TASK DESCRIPTION
Read the entries below and pull out each line with the string "Shipped".

--- EXCERPTED RECORDS ---

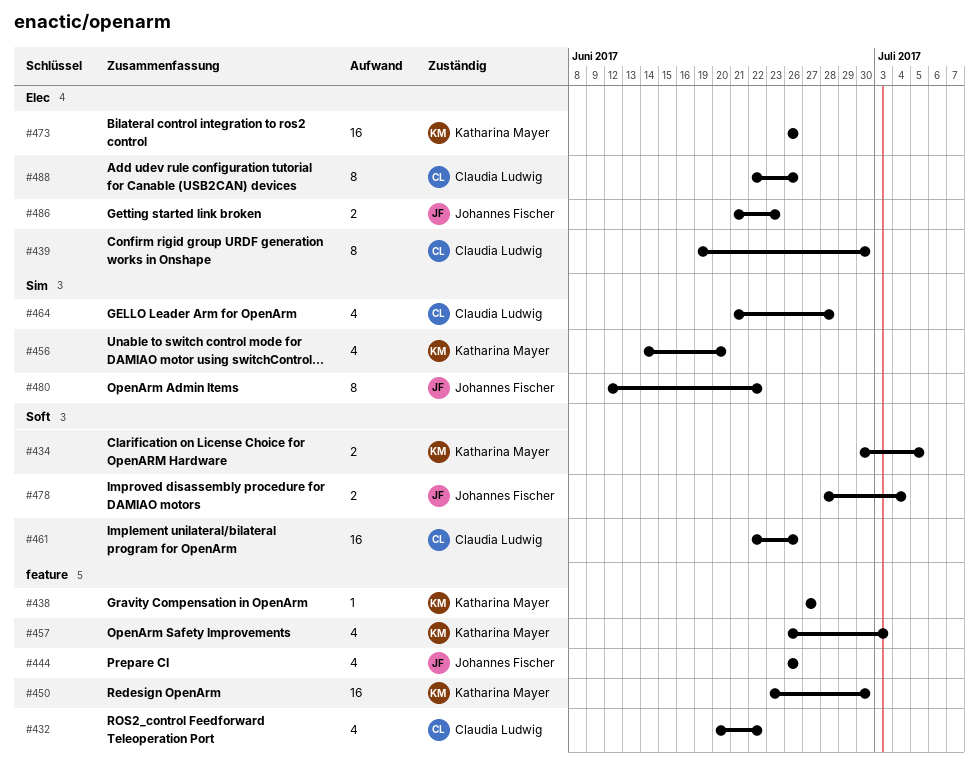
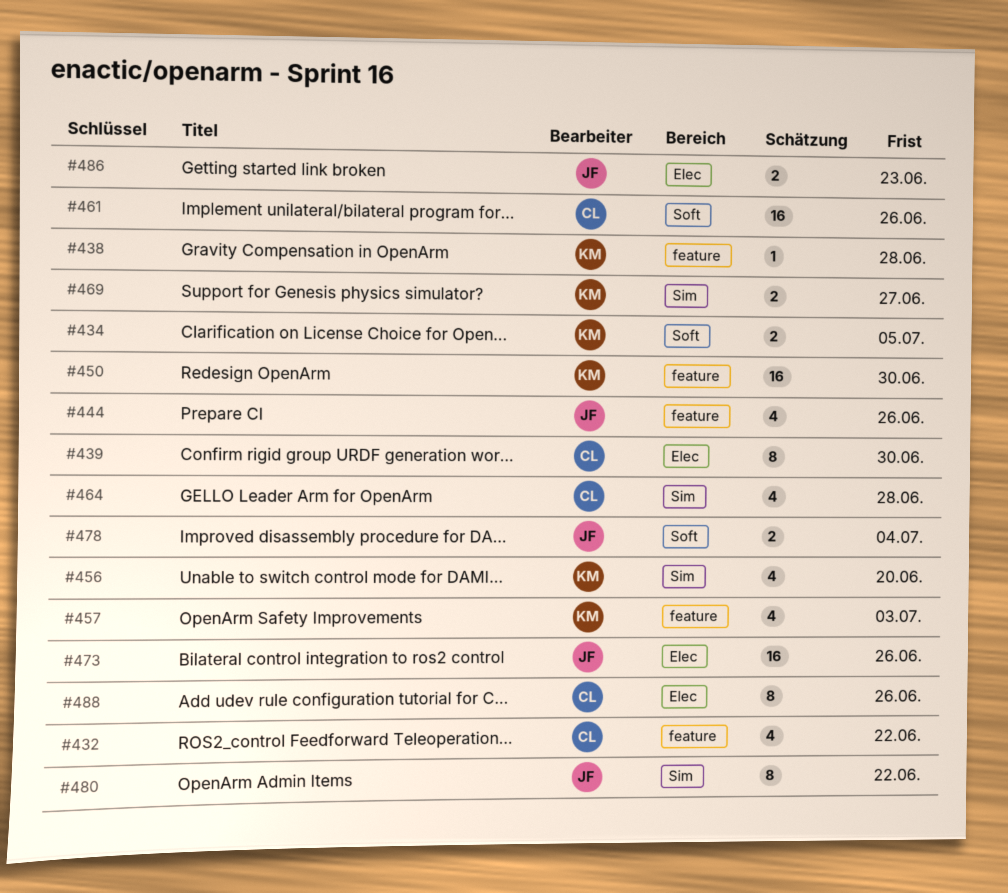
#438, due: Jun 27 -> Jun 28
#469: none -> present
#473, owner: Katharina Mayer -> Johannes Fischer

---
--- EXCERPTED RECORDS ---

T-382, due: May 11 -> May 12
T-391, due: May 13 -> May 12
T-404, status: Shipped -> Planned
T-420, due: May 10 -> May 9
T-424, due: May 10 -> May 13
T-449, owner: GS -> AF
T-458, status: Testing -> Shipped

---

YOUR SOLUTION
T-404, status: Shipped -> Planned
T-458, status: Testing -> Shipped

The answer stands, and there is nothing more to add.